Il faut dire que, quelques jours plus tôt et selon la tradition, ce petit camarade avait réussi à faire brûler le calot de l’ancien dans la salle d'OPS.

------------

Dans la salle d’OPS du 1/11 "Roussillon" : c’est un retour de vol de nuit.
La Fouine, l’Ancien, chef pilote de l’escadron aimé et respecté, est en train de débriefer son équipier.
Jean-Louis, CP et jeune capitaine entre dans la salle d’OPS de l’escadron. Il vient d’effectuer sont premier vol d’entraînement de nuit, en place arrière, pour devenir instructeur.
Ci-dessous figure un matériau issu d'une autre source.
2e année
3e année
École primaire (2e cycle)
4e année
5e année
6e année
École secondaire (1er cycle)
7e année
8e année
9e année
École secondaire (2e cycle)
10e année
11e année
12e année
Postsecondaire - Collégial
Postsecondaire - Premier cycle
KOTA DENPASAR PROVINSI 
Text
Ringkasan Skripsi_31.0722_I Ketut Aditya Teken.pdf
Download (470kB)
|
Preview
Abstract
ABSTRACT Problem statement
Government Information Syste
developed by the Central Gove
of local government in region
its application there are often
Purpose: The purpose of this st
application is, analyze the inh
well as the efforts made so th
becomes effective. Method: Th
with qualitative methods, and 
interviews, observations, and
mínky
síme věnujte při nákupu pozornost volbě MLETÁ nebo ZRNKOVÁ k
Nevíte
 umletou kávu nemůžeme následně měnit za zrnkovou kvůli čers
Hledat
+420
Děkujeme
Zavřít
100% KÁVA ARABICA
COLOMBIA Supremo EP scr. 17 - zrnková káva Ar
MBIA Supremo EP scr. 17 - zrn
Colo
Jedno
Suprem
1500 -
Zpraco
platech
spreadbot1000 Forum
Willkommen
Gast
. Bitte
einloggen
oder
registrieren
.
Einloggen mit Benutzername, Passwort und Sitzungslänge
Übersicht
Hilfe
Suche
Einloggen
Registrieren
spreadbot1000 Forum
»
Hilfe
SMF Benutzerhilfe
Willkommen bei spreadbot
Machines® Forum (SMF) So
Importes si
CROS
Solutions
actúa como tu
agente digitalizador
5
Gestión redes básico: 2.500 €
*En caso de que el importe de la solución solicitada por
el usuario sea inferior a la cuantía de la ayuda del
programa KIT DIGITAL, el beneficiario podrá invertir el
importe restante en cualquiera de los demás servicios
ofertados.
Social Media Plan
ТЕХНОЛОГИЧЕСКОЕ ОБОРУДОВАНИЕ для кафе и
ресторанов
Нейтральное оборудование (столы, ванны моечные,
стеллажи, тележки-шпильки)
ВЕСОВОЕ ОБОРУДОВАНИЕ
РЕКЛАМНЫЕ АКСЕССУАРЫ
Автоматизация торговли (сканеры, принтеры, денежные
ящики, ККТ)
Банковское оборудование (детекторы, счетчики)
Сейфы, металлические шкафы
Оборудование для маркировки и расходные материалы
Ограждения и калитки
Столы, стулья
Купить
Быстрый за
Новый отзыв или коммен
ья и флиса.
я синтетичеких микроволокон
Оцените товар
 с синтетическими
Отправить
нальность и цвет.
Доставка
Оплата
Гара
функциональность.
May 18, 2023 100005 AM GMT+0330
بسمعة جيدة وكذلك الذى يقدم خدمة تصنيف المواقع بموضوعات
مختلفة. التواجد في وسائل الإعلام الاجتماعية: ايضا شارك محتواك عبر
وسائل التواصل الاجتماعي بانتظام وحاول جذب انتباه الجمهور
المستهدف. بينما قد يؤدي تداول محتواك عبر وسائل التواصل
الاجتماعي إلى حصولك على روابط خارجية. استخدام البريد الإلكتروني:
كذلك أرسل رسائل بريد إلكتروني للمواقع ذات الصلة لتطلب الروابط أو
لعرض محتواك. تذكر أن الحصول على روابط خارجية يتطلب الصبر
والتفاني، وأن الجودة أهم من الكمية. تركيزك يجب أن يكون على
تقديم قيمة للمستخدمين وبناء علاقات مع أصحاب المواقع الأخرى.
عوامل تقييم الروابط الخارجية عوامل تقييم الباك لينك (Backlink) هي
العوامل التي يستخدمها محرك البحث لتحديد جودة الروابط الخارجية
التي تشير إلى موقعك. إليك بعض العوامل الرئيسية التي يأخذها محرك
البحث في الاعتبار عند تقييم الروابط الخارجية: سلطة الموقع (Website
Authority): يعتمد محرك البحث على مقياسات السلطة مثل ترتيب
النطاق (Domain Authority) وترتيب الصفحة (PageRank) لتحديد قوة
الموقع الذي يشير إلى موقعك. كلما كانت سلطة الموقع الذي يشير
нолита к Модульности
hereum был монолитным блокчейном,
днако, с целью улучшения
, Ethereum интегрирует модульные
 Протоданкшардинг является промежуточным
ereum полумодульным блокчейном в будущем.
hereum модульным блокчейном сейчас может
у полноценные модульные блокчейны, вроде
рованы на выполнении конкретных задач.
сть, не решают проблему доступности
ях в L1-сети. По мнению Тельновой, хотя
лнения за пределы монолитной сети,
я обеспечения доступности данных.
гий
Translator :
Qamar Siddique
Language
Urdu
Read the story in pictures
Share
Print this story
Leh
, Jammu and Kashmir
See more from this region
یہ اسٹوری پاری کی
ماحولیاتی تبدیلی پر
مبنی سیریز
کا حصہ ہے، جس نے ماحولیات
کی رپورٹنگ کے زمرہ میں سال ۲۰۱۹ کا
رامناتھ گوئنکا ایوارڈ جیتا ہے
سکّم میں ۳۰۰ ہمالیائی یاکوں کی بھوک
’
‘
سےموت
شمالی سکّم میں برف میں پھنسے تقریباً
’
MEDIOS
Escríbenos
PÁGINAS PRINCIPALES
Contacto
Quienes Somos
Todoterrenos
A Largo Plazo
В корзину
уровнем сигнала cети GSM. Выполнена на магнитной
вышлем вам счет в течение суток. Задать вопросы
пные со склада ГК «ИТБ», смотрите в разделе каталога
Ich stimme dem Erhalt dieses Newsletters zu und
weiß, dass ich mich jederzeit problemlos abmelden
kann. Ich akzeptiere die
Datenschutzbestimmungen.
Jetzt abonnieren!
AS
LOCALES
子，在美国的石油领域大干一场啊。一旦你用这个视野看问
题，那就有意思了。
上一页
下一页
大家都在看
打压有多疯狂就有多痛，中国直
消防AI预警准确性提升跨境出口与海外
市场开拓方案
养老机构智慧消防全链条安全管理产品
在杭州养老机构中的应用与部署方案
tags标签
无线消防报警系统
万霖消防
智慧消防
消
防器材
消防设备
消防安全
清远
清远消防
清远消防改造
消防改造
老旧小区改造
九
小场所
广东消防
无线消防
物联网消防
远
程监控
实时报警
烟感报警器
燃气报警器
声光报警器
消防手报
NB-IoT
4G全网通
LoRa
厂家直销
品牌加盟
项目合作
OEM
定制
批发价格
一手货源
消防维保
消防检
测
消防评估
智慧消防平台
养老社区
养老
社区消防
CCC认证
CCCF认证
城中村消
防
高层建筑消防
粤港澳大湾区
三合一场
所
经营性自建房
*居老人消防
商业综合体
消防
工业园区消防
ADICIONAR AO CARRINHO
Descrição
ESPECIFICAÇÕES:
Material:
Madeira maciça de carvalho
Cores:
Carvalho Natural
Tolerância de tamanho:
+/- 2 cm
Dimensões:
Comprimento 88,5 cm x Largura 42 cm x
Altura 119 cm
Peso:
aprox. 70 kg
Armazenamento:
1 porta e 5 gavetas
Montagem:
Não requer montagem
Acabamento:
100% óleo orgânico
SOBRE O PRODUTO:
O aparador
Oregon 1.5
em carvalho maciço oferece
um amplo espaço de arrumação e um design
- « La Fouine t’es un salaud ! »
- « Moi ? qu’est ce que je t’ai fait ? »
- « Ce soir : Rien !  Jusqu’à présent je te prenais pour un type bien, expérimenté, compétent et consciencieux. Maintenant je sais que tu es un salaud. »
- « Pourquoi ? »
- « Il y a trois ans, quand tu m’as lâché de nuit après seulement une heure de nav à basse altitude et trois atterrissages, j’ai pensé que tu avais vu à qui tu avais affaire et reconnu mes mérites. Maintenant je sais que c’est parce que tu avais la trouille, et que tu ne voulais pas risquer un autre vol de nuit en place arrière dans ce bocal où l’on ne voit rien de ce qui se passe dehors. Laisser partir un jeune après seulement un vol de nuit en place avant sur F-100, c’est de la « non-assistance à personne en danger » et tu le savais. Voilà pourquoi tu es un salaud ! »

Rires dans la salle d’OPS et passage en salle de repos pour continuer le debriefing.